С Михаилом Ивановичем тем временем у него определились совершенно особые отношения. Парголовский сторож знал о злоключениях Федора Михайловича и, как ни порицал дворянские планы его, однако высоко ставил его порывы и острый ум. Федор же Михайлович вполне признал в нем силу жизни, хоть эта сила и была удивительно как далека от него.
Михаил Иванович работал в крепости с привычной сноровкой, словно был не шутя доволен судьбой. Но Федор Михайлович чувствовал, что это довольство было рассчитанное и что каторжной жизни (как и самому Федору Михайловичу) было необычайно мало Михаилу Ивановичу. Казалось, что он живет как бы по секрету и секрет этот пока никому не открывает.
Михаил Иванович также проницательно подмечал затаенные надежды и планы Федора Михайловича. И иной раз в спорах с ним слетали у него с языка презрительные словечки, так как тонкость чувств Федора Михайловича и мягкость его понятий, часто призрачных, претили Михаилу Ивановичу.
— Да нельзя злобой-то жить! — упрямо восклицал Федор Михайлович, споря с Михаилом Ивановичем. — Ведь душа мертвеет от злобы. И тут уж не до счастливых дней! А надо одолеть себя, перестрадать. Потому — для упоенья жизнью предназначена только будущность. Сейчас же людям иной определен удел. Вот к чему я пришел, — убеждал он.
Но Михаил Иванович упорно отодвигал в сторону советы столичного сочинителя.
— Это из-за чего я-то буду страдать? Да на что мне это самое ваше страдание? — решительно отвечал он.
Одним словом, до конца так и не сошлись они друг с другом и даже, можно сказать, стали держаться на известном расстоянии, вместе с тем и любопытствуя и чувствуя друг друга.

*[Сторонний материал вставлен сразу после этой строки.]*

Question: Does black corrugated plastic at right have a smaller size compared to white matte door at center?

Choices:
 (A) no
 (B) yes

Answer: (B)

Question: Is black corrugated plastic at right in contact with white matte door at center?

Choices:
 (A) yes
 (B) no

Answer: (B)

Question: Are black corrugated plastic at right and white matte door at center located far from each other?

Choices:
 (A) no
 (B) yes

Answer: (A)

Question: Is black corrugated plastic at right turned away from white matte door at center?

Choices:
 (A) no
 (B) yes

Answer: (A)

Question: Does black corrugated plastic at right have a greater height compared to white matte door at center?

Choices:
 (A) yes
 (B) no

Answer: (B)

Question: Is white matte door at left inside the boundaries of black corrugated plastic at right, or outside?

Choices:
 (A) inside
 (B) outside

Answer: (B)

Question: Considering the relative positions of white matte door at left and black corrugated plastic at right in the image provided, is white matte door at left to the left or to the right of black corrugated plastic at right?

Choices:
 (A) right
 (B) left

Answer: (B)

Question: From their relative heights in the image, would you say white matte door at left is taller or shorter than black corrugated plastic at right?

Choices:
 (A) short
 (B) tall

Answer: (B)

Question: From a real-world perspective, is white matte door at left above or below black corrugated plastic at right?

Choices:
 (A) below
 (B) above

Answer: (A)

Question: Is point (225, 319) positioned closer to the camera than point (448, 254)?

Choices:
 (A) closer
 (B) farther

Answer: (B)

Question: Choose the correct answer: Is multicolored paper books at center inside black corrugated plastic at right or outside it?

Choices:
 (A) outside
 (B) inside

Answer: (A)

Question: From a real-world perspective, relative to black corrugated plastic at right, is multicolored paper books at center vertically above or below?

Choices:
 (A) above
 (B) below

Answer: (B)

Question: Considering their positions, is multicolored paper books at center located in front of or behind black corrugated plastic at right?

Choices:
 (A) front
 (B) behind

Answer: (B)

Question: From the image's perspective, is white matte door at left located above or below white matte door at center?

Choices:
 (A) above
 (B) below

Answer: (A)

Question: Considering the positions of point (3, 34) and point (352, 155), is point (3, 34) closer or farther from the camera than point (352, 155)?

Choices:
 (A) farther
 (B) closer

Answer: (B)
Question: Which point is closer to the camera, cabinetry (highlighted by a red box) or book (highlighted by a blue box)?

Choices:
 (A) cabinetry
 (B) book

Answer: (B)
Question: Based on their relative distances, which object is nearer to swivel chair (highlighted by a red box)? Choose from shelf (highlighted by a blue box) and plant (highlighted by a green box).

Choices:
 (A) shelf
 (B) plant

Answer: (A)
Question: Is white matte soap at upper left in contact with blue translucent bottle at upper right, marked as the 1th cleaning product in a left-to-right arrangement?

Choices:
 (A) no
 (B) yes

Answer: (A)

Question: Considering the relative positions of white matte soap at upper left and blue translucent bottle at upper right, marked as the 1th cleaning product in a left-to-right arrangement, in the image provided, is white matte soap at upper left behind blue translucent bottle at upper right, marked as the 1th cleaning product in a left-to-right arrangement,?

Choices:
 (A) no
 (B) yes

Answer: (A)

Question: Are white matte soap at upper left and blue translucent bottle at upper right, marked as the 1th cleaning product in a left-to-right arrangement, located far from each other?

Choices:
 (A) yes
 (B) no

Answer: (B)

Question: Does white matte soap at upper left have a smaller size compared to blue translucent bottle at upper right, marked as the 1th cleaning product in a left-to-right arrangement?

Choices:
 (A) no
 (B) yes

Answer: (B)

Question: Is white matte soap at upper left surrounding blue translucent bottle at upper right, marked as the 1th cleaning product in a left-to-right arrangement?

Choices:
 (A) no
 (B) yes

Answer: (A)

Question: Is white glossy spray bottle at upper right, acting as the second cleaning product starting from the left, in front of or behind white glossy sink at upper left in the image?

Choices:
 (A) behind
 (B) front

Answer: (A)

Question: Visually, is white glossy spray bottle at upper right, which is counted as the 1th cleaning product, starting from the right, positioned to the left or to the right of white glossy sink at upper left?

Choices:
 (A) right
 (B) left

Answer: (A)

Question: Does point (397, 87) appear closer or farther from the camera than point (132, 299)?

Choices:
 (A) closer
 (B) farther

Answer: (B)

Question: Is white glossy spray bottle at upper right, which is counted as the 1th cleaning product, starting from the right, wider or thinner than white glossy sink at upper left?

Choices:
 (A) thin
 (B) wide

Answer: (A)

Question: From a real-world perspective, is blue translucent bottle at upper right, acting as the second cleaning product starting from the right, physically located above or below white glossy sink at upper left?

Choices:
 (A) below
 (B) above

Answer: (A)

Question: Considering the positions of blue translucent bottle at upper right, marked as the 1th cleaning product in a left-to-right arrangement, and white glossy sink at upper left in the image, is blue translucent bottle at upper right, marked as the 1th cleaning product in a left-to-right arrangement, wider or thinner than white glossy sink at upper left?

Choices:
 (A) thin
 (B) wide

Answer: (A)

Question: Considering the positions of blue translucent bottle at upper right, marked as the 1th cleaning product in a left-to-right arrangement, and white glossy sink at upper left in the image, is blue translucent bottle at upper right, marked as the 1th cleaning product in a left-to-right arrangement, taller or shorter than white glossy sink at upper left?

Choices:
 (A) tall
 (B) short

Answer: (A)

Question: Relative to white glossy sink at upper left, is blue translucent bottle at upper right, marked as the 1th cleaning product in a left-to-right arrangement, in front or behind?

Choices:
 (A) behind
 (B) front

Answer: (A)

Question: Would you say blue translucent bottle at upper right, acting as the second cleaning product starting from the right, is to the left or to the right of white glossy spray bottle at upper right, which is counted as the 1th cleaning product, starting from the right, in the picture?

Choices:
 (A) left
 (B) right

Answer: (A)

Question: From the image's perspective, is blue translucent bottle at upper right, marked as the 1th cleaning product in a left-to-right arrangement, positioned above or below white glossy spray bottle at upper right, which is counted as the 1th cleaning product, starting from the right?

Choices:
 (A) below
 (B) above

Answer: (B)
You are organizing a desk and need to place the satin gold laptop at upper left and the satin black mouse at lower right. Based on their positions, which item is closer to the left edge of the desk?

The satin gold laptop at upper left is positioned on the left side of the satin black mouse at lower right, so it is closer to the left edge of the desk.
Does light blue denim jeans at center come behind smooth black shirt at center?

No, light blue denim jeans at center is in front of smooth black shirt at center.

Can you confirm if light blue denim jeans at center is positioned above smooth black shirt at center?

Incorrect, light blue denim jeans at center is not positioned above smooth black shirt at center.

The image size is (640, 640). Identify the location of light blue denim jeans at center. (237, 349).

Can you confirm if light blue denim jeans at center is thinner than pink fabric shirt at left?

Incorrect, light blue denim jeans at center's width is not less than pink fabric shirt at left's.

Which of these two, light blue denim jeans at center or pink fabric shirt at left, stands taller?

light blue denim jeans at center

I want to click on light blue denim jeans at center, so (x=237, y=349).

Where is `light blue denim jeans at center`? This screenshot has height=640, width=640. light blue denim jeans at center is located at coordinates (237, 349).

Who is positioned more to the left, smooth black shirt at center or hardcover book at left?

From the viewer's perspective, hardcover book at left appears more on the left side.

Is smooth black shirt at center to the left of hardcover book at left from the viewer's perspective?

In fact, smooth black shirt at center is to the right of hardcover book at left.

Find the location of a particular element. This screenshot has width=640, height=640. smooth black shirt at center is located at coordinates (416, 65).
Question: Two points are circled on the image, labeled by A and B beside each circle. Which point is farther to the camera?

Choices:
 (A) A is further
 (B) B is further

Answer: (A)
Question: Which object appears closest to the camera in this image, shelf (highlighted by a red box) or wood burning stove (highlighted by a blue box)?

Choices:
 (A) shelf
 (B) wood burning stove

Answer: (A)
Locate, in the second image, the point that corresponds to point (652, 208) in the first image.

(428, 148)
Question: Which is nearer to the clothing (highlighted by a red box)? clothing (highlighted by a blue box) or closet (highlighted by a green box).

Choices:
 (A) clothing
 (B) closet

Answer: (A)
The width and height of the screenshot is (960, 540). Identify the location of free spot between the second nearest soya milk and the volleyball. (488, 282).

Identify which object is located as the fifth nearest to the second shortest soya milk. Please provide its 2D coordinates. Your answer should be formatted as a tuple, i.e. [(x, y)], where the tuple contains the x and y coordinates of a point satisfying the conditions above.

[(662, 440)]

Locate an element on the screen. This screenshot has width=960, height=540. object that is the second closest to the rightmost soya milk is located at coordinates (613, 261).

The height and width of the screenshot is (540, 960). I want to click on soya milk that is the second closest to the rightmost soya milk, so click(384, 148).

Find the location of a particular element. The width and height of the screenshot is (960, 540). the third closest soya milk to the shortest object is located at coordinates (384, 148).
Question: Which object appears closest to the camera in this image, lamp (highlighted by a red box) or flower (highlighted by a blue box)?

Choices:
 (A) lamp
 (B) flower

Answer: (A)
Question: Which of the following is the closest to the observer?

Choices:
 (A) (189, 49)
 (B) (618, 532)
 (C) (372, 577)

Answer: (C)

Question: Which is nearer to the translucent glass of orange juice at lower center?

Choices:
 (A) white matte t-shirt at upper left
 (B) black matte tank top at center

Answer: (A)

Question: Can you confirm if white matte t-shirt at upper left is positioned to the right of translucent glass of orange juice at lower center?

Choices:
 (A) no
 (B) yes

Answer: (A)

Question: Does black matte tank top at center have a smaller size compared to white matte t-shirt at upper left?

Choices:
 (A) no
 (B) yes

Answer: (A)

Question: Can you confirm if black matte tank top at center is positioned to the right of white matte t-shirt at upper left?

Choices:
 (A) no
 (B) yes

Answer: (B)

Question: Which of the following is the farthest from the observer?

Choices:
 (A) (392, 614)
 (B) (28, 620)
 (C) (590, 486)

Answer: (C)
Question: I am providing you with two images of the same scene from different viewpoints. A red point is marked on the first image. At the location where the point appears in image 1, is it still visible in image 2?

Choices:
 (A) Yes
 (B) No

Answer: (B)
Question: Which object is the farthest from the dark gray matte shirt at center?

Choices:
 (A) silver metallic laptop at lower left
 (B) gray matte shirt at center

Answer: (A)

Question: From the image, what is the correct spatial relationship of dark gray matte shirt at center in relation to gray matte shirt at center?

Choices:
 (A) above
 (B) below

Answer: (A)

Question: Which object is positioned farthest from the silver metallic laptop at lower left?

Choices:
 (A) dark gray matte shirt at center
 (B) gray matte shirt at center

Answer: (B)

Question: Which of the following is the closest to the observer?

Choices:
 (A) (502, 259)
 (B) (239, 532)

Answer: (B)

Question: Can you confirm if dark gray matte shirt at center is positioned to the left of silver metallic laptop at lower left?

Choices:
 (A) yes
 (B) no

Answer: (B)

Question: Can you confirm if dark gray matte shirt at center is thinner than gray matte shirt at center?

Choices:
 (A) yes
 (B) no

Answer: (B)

Но что особенно прельстило Федора Михайловича в его острожном знакомце, это его порывность, смелое и упорное движение чувств ради добытия прав, которые считались им полностью и бесповоротно принадлежащими ему — человеку и прежде всего человеку. Слушая Михаила Ивановича и глядя на его нечисто бритое и строго сосредоточенное лицо, Федор Михайлович непреодолимо старался понять, до каких пределов доходила воля таких людей в те минуты, когда они решали уже от слов идти прямо к делу и наконец дерзнуть, засвоевольничать, перейти все законные грани и черты и все поставить по-своему, взбунтоваться — и при этом по праву, так как цели бунта у таких людей бывали по большей части благородные, с добрыми намерениями, едва ли не с подвигом и, во всяком случае, человечески объяснимые. Решимость во имя любви, дерзость поступков ради спасения и помощи, даже преступление во имя чужого счастья, во имя защиты женщины, детей, старика отца — да ведь тут есть о чем задуматься всем господам сочинителям и блюстителям нравов, всем наблюдателям отверженных судеб в всяким философствующим, но в то же время и голодным людям. Как измерить расчет человеческих сил, преднамеренно и наперерез всем законам отданных для высоких целей любви? Как оценить его, как благословить или, быть может, вовсе отвергнуть?